TASK DESCRIPTION:
Would you please copy every line below that includes the string "radial"?

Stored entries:

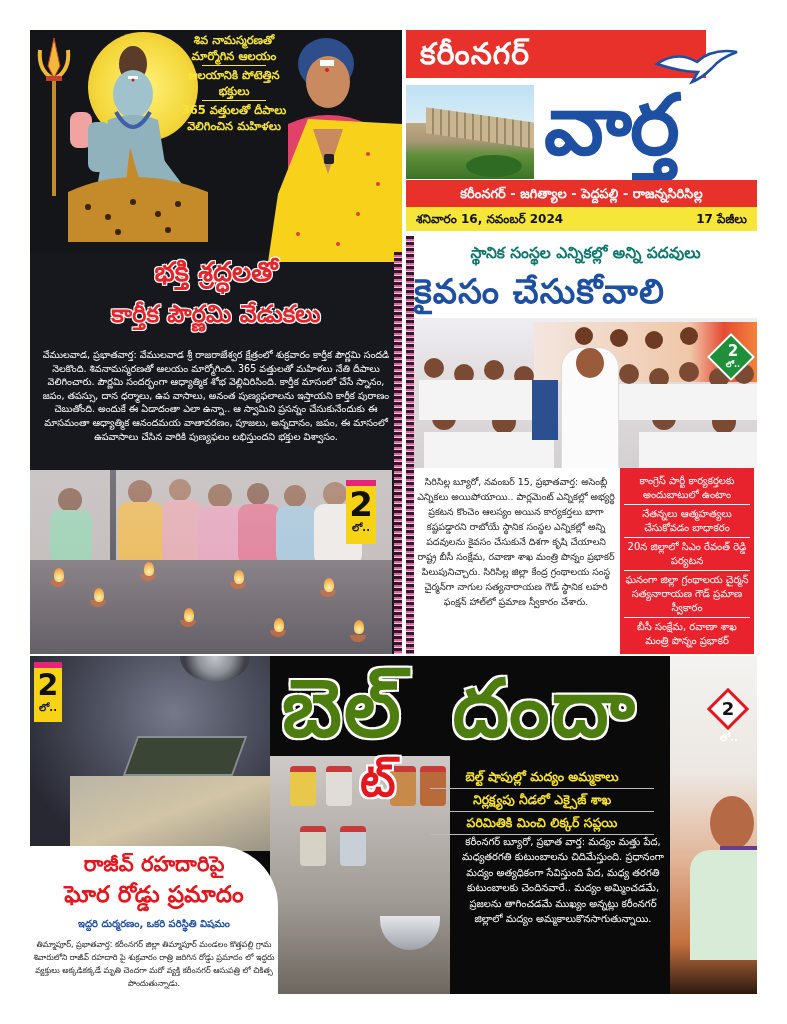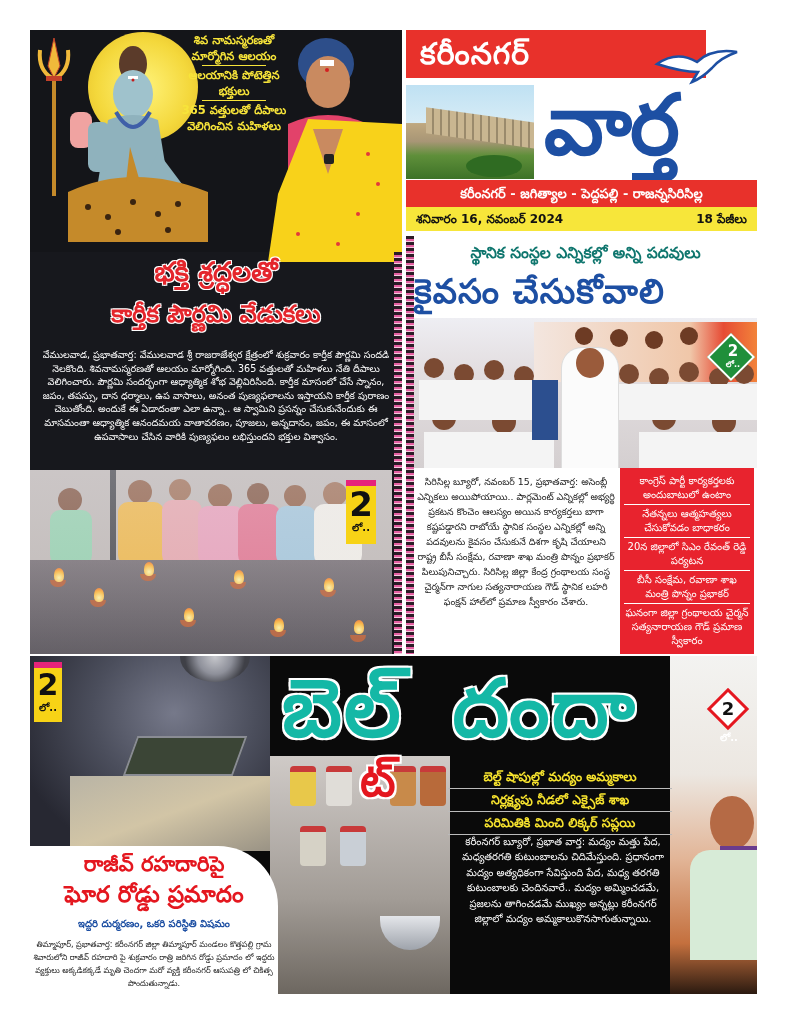--- a/index.html
+++ b/index.html
@@ -69,34 +69,34 @@
   .bottom { position: absolute; left: 0; top: 626px; width: 727px; height: 338px; background: #0a0a0a; overflow: hidden; }
   .car { position: absolute; left: 0; top: 0; width: 240px; height: 190px; background: radial-gradient(ellipse at 60% 30%, #76798a 0%, #4b4e5c 40%, #272832 80%); }
   .car .windshield { position: absolute; left: 100px; top: 80px; width: 110px; height: 40px; background: #3b4536; transform: skewX(-20deg); border: 2px solid #8a8c94; }
   .car .wheel { position: absolute; left: 150px; top: -24px; width: 70px; height: 50px; border-radius: 50%; background: radial-gradient(circle,#c5c6cb 0%,#8e909a 40%,#3f4047 70%); }
   .debris { position: absolute; left: 40px; top: 120px; width: 200px; height: 75px; background: linear-gradient(160deg,#b9b4a5,#d2c5a6 50%,#9a9385); }
 
   .shop { position: absolute; left: 240px; top: 100px; width: 180px; height: 238px; background: linear-gradient(180deg,#cfcac7 0%,#a29c96 60%,#6d6760 100%); }
   .jar { position: absolute; width: 26px; height: 40px; border-radius: 4px; border-top: 6px solid #c83a3a; }
   .bowl { position: absolute; left: 110px; top: 160px; width: 60px; height: 34px; border-radius: 0 0 30px 30px; background: linear-gradient(180deg,#e4e6ea,#9ea3ab); }
 
-  .belt { position: absolute; left: 252px; top: 4px; color: #14b8a6; font-size: 80px; line-height: 96px; font-weight: bold; text-shadow: 2px 2px 0 #fff, -2px -2px 0 #fff, 2px -2px 0 #fff, -2px 2px 0 #fff; font-family: "DejaVu Serif", serif; letter-spacing: 2px; }
+  .belt { position: absolute; left: 252px; top: 4px; color: #4d7c0f; font-size: 80px; line-height: 96px; font-weight: bold; text-shadow: 2px 2px 0 #fff, -2px -2px 0 #fff, 2px -2px 0 #fff, -2px 2px 0 #fff; font-family: "DejaVu Serif", serif; letter-spacing: 2px; }
   .belt-ja { position: absolute; left: 330px; top: 96px; color: #e4171f; font-size: 46px; line-height: 56px; font-weight: bold; text-shadow: 2px 2px 0 #fff, -2px -2px 0 #fff, 2px -2px 0 #fff, -2px 2px 0 #fff; font-family: "DejaVu Serif", serif; }
 
   .bottle { position: absolute; left: 640px; top: 0; width: 87px; height: 338px; background: linear-gradient(180deg,#f3f3f1 0%, #ece7e1 35%, #e2b597 60%, #c4703e 85%, #2b1a10 100%); }
   .drinker { position: absolute; left: 660px; top: 130px; width: 67px; height: 208px; }
   .drinker .head { position: absolute; left: 20px; top: 10px; width: 44px; height: 54px; border-radius: 50%; background: #b56a45; }
   .drinker .shirt { position: absolute; left: 0; top: 64px; width: 67px; height: 110px; background: #d7ebd7; border-radius: 20px 0 0 0; }
   .drinker .collar { position: absolute; left: 30px; top: 60px; width: 37px; height: 10px; background: #6a3c8d; }
 
   .tag-red-diamond { position: absolute; left: 683px; top: 38px; width: 30px; height: 30px; background: #fff; transform: rotate(45deg); border: 3px solid #e4171f; }
   .tag-red-num { position: absolute; left: 683px; top: 40px; width: 30px; text-align: center; color: #111; font-weight: bold; font-size: 18px; line-height: 26px; }
   .tag-red-lo { position: absolute; left: 690px; top: 76px; color: #fff; font-size: 10px; font-weight: bold; }
 
-  .subheads { position: absolute; left: 418px; top: 110px; width: 224px; }
+  .subheads { position: absolute; left: 400px; top: 110px; width: 224px; }
   .subheads .sh { color: #f7e32e; font-size: 12.5px; line-height: 22px; text-align: center; font-weight: bold; border-bottom: 1.5px solid #bbb; }
 
   .belt-body { position: absolute; left: 424px; top: 178px; width: 218px; color: #fff; font-size: 10px; line-height: 15.4px; text-align: center; }
 
   .accident { position: absolute; left: 0; top: 190px; width: 248px; height: 148px; background: #fff; border-radius: 0 60px 0 0; }
   .accident .hl1 { position: absolute; left: 0; top: 4px; width: 248px; text-align: center; color: #e4171f; font-size: 21px; line-height: 28px; font-weight: bold; }
   .accident .hl2 { position: absolute; left: 0; top: 32px; width: 248px; text-align: center; color: #e4171f; font-size: 23px; line-height: 32px; font-weight: bold; }
   .accident .deck { position: absolute; left: 0; top: 70px; width: 248px; text-align: center; color: #1d4fa3; font-size: 10px; line-height: 16px; font-weight: bold; }
   .accident .body { position: absolute; left: 2px; top: 92px; width: 244px; text-align: center; color: #1a1a1a; font-size: 8px; line-height: 13px; }
 </style>
@@ -225,21 +225,21 @@
       <path d="M5 18 Q25 4 45 16 Q60 2 85 6 Q68 12 60 22 Q50 32 40 36 L46 26 Q30 26 5 18 Z" fill="#fff" stroke="#1d4fa3" stroke-width="2.5"></path>
     </svg>
     <div class="dam">
       <div class="wall"></div>
       <div class="tree"></div>
     </div>
     <div class="varta">వార్త</div>
     <div class="districts">కరీంనగర్ - జగిత్యాల - పెద్దపల్లి - రాజన్నసిరిసిల్ల</div>
     <div class="dateline">
       <span>శనివారం 16, నవంబర్ 2024</span>
-      <span>18 పేజీలు</span>
+      <span>17 పేజీలు</span>
     </div>
   </header>
 
   <section class="elect">
     <div class="perf" style="left:0;top:0;height:418px"></div>
     <div class="kicker">స్థానిక సంస్థల ఎన్నికల్లో అన్ని పదవులు</div>
     <h2 class="headline">కైవసం చేసుకోవాలి</h2>
     <div class="photo">
       <div class="banner"></div>
       <svg style="position:absolute;left:0;top:0;width:343px;height:150px" viewBox="0 0 343 150" preserveAspectRatio="none">
@@ -277,22 +277,22 @@
         </div>
       <div class="tag-diamond" style="left:300px;top:22px"></div>
       <div class="tag-diamond-text" style="left:300px;top:22px;width:38px;font-size:15px;line-height:22px;">2</div>
       <div class="tag-diamond-text" style="left:300px;top:42px;width:38px;font-size:8px;line-height:10px;">లో..</div>
     </div>
     <p class="body">సిరిసిల్ల బ్యూరో, నవంబర్ 15, ప్రభాతవార్త: అసెంబ్లీ ఎన్నికలు అయిపోయాయి.. పార్లమెంట్ ఎన్నికల్లో అభ్యర్థి ప్రకటన కొంచెం ఆలస్యం అయిన కార్యకర్తలు బాగా కష్టపడ్డారని రాబోయే స్థానిక సంస్థల ఎన్నికల్లో అన్ని పదవులను కైవసం చేసుకునే దిశగా కృషి చేయాలని రాష్ట్ర బీసీ సంక్షేమ, రవాణా శాఖ మంత్రి పొన్నం ప్రభాకర్ పిలుపునిచ్చారు. సిరిసిల్ల జిల్లా కేంద్ర గ్రంథాలయ సంస్థ చైర్మన్‌గా నాగుల సత్యనారాయణ గౌడ్ స్థానిక లహరి ఫంక్షన్ హాల్‌లో ప్రమాణ స్వీకారం చేశారు.</p>
     <aside class="sidebar">
       <div class="item">కాంగ్రెస్ పార్టీ కార్యకర్తలకు అందుబాటులో ఉంటాం</div>
       <div class="item">నేతన్నలు ఆత్మహత్యలు చేసుకోవడం బాధాకరం</div>
       <div class="item">20న జిల్లాలో సిఎం రేవంత్ రెడ్డి పర్యటన</div>
+      <div class="item">ఘనంగా జిల్లా గ్రంథాలయ చైర్మన్ సత్యనారాయణ గౌడ్ ప్రమాణ స్వీకారం</div>
       <div class="item">బీసీ సంక్షేమ, రవాణా శాఖ మంత్రి పొన్నం ప్రభాకర్</div>
-      <div class="item">ఘనంగా జిల్లా గ్రంథాలయ చైర్మన్ సత్యనారాయణ గౌడ్ ప్రమాణ స్వీకారం</div>
     </aside>
   </section>
 
   <section class="bottom">
     <div class="car">
       <div class="wheel"></div>
       <div class="windshield"></div>
       <div class="debris"></div>
     </div>
     <div class="tag-2lo" style="left:4px;top:6px;width:28px;height:60px;">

REPLY:
   .car { position: absolute; left: 0; top: 0; width: 240px; height: 190px; background: radial-gradient(ellipse at 60% 30%, #76798a 0%, #4b4e5c 40%, #272832 80%); }
   .car .wheel { position: absolute; left: 150px; top: -24px; width: 70px; height: 50px; border-radius: 50%; background: radial-gradient(circle,#c5c6cb 0%,#8e909a 40%,#3f4047 70%); }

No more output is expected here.